Proposta não agradou à direção do sindicato, que emitiu nota na noite de ontem onde afirma ter saído decepcionada da reunião, ocorrida no gabinete do prefeito
O prefeito Paulo Piau recebeu ontem, em seu gabinete, os representantes dos três sindicatos do funcionalismo públic Sindicato dos Servidores Públicos Municipais de Uberaba (SSPMU), Sindicato dos Trabalhadores da Indústria de Purificação e Distribuição de Água e Serviços de Esgotos de Uberaba (Sindae) e o Sindicato dos Educadores do Município de Uberaba (Sindemu). Por meio de nota, a diretoria do Sindicato dos Servidores Públicos Municipais de Uberaba (SSPMU) revela que saiu decepcionada da reunião.
O prefeito Paulo Piau não deixou de lembrar a dívida, que, segundo ele, foi de R$80 milhões, herdada do governo passado, da qual conseguiu quitar R$43 milhões. Ela também apontou o custeio da administração, que chega a 51% do orçamento, e disse que o ideal é que ele fosse de 33%, dividindo os recursos da administração com pessoal (33%) e investimentos (33%).
Com relação à proposta, foi oferecido aos servidores reajuste de 5,93% para aqueles que ganham acima do salário mínimo, o
equivalente à inflação acumulada nos últimos 12 meses, medida pelo INPC, enquanto o sindicato pediu 28,30% em 2014, sendo 13,3% de recomposição de perdas salariais e 15% de aumento real. Para os servidores do magistério foi oferecido reajuste de 8,32%, enquanto que os 3.059 trabalhadores que recebem o salário mínimo vão ficar com a correção de 6,78% aplicada em janeiro.

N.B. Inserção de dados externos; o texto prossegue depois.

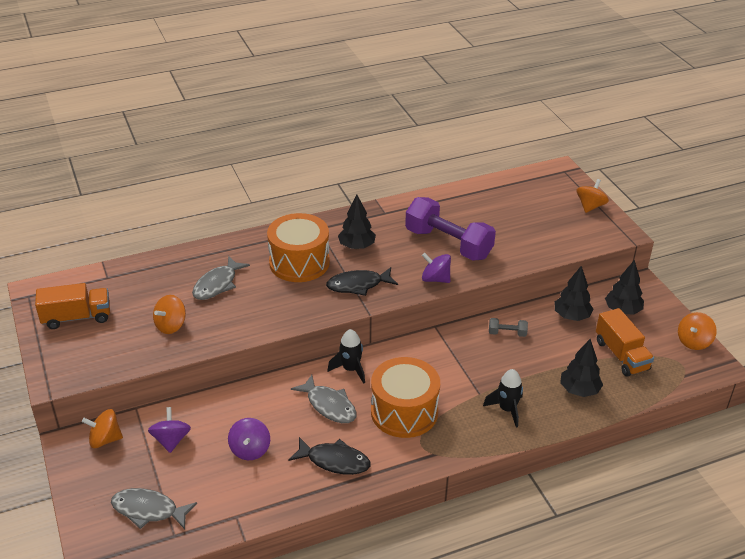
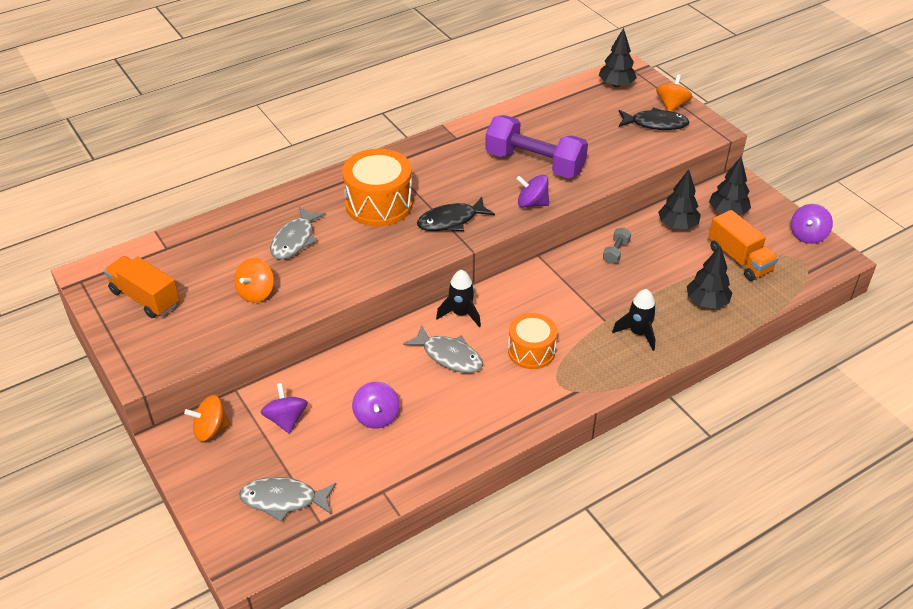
camera: 10 degrees left, 5 degrees up
orange truck [35,283,110,329] -> orange truck turned 120 degrees counterclockwise [104,256,180,318]
black fish [288,437,371,475] -> black fish moved to [619,107,689,130]
black tree [338,195,376,249] -> black tree moved to [599,28,637,87]
orange drum [371,357,440,438] -> orange drum [508,313,557,369], size x0.65
grey dumbbell [489,318,528,337] -> grey dumbbell turned 60 degrees counterclockwise [603,228,631,264]
orange spinning top [678,312,717,350] -> purple spinning top [791,204,833,244]

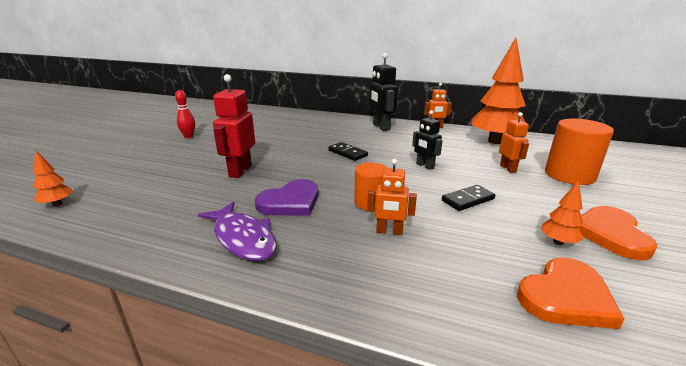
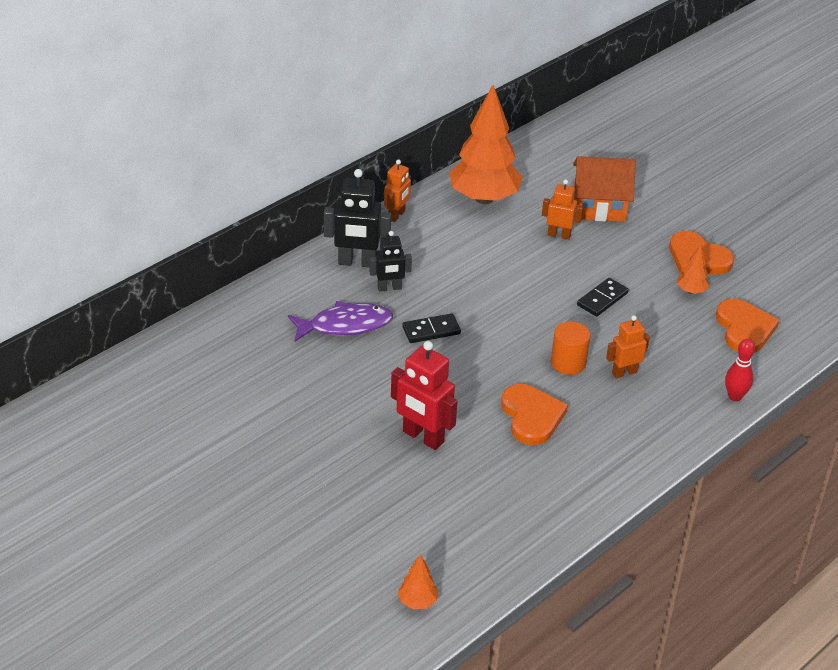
camera: 65 degrees left, 15 degrees up
red bowling pin [175,90,195,138] -> red bowling pin moved to [725,339,755,401]
purple fish [198,202,277,261] -> purple fish moved to [288,301,393,342]
purple heart [255,179,319,216] -> orange heart [501,384,568,445]
orange robot [367,159,417,235] -> orange robot turned 150 degrees counterclockwise [606,315,650,378]
black robot [412,110,443,170] -> black robot moved to [369,231,412,291]
black domino [442,185,495,211] -> black domino turned 45 degrees clockwise [577,278,629,317]
orange cylinder [545,119,614,185] -> orange house [573,156,636,222]

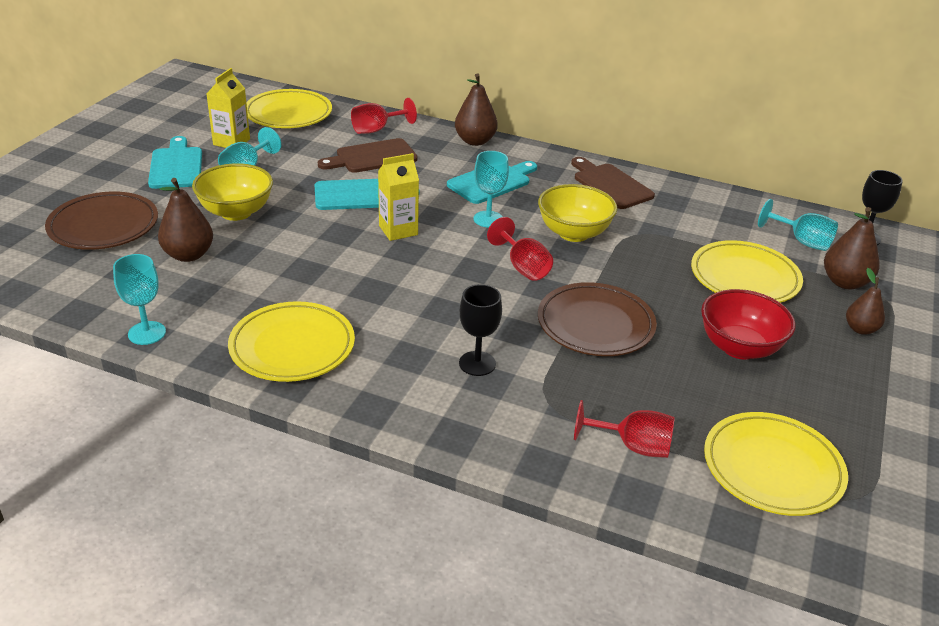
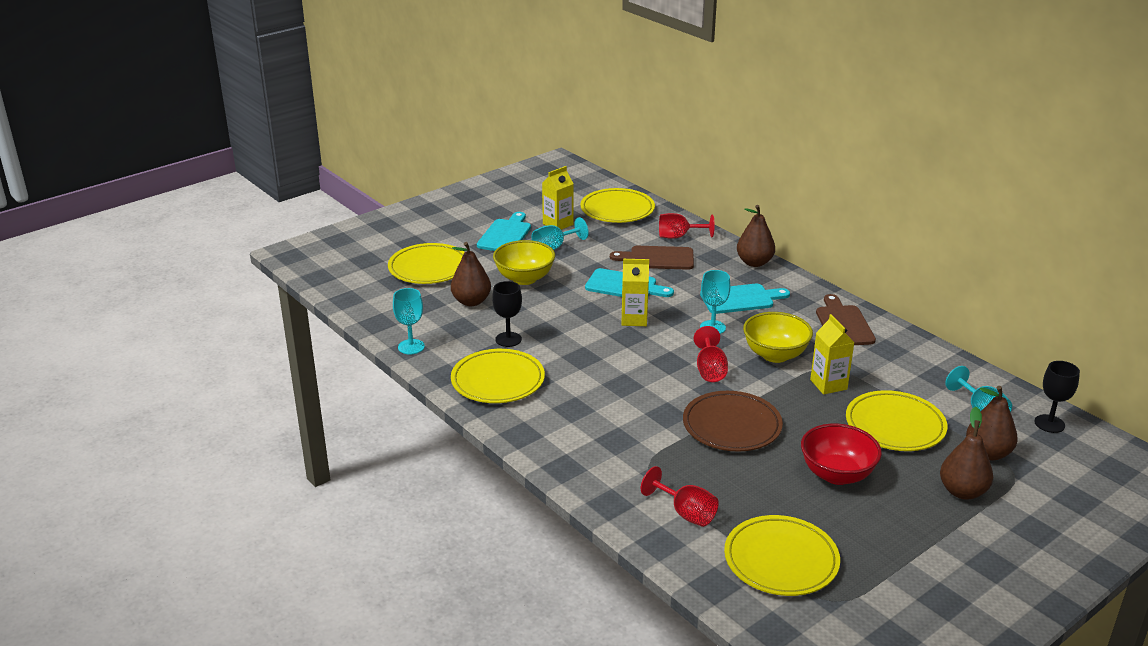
camera: 30 degrees right, 5 degrees down
brown plate [45,192,158,250] -> yellow plate [388,243,465,284]
black goblet [459,284,502,376] -> black goblet moved to [492,281,522,347]
brown pear [846,268,885,335] -> brown pear [940,407,993,500], size x1.52
none -> yellow carton [810,314,855,395]

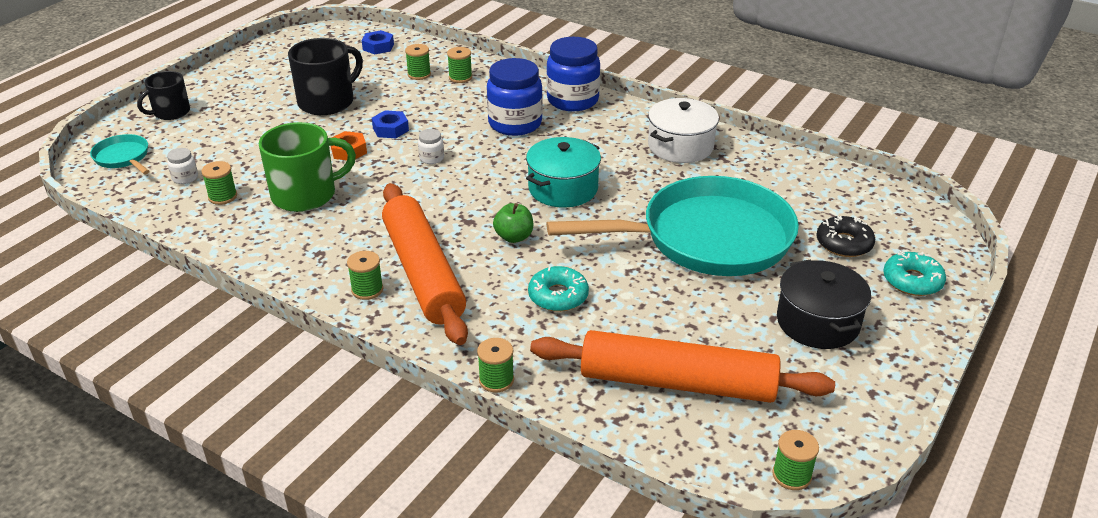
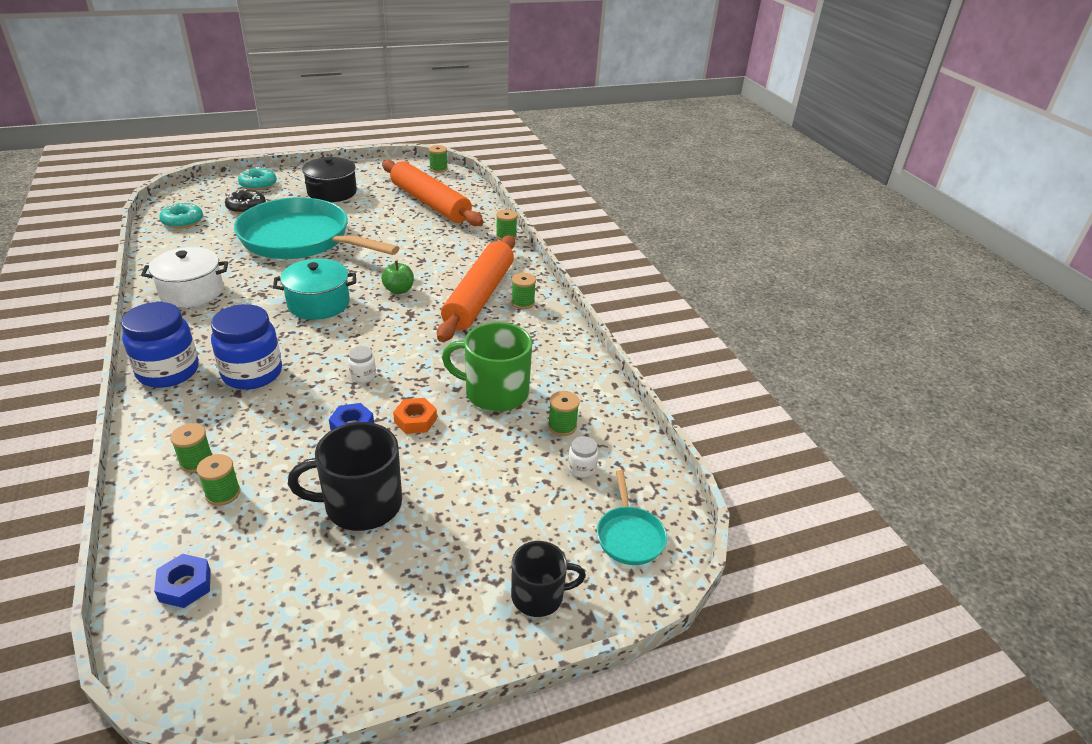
camera: 145 degrees left, 0 degrees up
turquoise donut [528,266,589,312] -> turquoise donut moved to [159,202,203,228]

O sindicato reivindicava a elevação do tíquete-alimentação de R$270 para R$400, extensivo aos aposentados, mas o Executivo ofereceu inicialmente R$30 e fechou em R$50, após as negociações. Nesse sentido, o tíquete passaria a R$320, com reajuste de 19%.
De acordo com a Prefeitura, o impacto do reajuste do tíquete, caso seja aprovado pela categoria, passa de R$29 milhões para R$34 milhões ao ano. Segundo os dados do Executivo, somente em 2013 e início de 2014, com o fim da súmula vinculante, o aumento do valor dos plantões na saúde, os benefícios para a Guarda Municipal, o piso do magistério e a gratificação para os membros da comissão de licitação teriam impactado a PMU na ordem de R$19.612.440,39, ou seja, 12,65% da receita corrente líquida.
Quanto à fixação da data-base, de acordo com o sindicato, o prefeito deixou em aberto, segundo informou o presidente do SSPMU, Luís Carlos dos Santos. “Para ele, tanto faz ser em fevereiro ou março, mas nós defendemos fevereiro”, disse o dirigente. Ele reforça a realização da assembleia geral da categoria para quarta-feira, dia 19, a partir de 18h30, para deliberar sobre a contraproposta do prefeito. “Vamos levar o resultado da reunião aos servidores”, assegura Luís Carlos. Ele lembra que Piau foi taxativo ao dizer que não pode oferecer um reajuste maior. “O que ele está dando é só a obrigação, muito pouco”, avalia o presidente do SSPMU, que espera a participação maciça da categoria na assembleia, considerando que o tema é do interesse de todos.
Ainda hoje o sindicato se reúne com a Mesa Diretora da Câmara, a partir de 17h30, para tratar da pauta do Legislativo, que contém 14 itens que vão desde o ajuste de 17% nos salários, de R$100 no tíquete-alimentação, até a criação do plano de carreira do servidor da Casa.